Once run, the Trojan gets the public key (PK) from the C&C server. In locating the active C&C server, the Trojan uses the domain generation algorithm (DGA) to produce the random domain names. DGA is also referred to as the “Mersenne twister.” The algorithm applies the current date as the seed that can produce more than 1,000 domains daily. The generated domains are of various sizes.

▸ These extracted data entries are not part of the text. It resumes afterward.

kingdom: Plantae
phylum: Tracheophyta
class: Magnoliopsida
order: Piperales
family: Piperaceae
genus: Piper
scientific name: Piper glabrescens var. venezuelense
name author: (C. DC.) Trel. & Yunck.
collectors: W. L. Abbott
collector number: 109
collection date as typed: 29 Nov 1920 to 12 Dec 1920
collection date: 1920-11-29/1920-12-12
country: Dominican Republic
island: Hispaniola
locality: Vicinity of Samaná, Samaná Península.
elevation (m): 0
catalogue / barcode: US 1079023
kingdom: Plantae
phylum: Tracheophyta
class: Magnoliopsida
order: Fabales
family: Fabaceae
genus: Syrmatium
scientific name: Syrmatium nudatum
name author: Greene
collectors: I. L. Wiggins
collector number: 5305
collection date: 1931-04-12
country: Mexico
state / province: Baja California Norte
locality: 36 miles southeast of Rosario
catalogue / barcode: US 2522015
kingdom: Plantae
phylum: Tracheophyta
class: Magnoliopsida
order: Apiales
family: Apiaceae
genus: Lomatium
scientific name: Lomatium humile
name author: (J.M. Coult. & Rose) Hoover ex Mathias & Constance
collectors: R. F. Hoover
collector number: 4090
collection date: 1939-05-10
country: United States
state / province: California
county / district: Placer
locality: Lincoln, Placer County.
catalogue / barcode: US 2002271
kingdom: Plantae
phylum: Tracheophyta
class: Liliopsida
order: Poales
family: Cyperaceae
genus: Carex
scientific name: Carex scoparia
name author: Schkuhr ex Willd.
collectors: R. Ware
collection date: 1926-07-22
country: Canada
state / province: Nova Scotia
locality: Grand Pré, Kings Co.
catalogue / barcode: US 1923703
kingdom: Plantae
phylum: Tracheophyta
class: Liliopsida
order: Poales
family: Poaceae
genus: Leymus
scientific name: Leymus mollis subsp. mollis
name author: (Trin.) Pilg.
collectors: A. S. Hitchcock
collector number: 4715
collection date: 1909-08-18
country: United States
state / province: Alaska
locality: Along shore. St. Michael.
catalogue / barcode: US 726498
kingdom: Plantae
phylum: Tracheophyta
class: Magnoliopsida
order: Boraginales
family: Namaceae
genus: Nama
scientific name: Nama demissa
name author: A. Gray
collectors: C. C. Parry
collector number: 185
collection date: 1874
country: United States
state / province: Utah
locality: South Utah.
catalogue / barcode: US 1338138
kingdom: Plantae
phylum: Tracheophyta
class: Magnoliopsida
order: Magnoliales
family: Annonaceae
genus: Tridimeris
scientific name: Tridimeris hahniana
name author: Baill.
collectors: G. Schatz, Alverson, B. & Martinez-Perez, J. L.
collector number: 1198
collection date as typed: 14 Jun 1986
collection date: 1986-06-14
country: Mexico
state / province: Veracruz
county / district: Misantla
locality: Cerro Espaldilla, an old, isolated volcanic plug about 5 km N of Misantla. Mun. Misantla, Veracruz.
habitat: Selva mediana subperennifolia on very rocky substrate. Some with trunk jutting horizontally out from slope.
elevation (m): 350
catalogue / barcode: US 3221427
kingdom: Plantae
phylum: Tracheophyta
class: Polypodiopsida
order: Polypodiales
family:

The Trojan downloads the PK and saves it within the HKCUSoftwareCryptoLockerPublic Key. The Trojan begins encrypting files in the hard disk and the network files that are opened by the user. CryptoLocker does not affect all the files. It only targets the non-executable files that have the extensions that are illustrated in the code of the malware. These files extensions include *.odt, *.xls, *.pptm, *.rft, *.pem, and *.jpg. Also, the CryptoLocker logs in every file that has been encrypted to the HKEY_CURRENT_USERSoftwareCryptoLockerFiles.
After the encryption process, the virus shows a message requesting for ransom payment within the stated time duration. The payment should be made before the private key is destroyed.
a) Email users should be suspicious of messages from unknown persons or organizations.
b) The internet users should disable the hidden file extensions to improve the identification of the malware or virus attack.
c) Important files should be stored in a backup system.
d) If files become infected, the user should not pay the ransom. The malware developers should never be rewarded.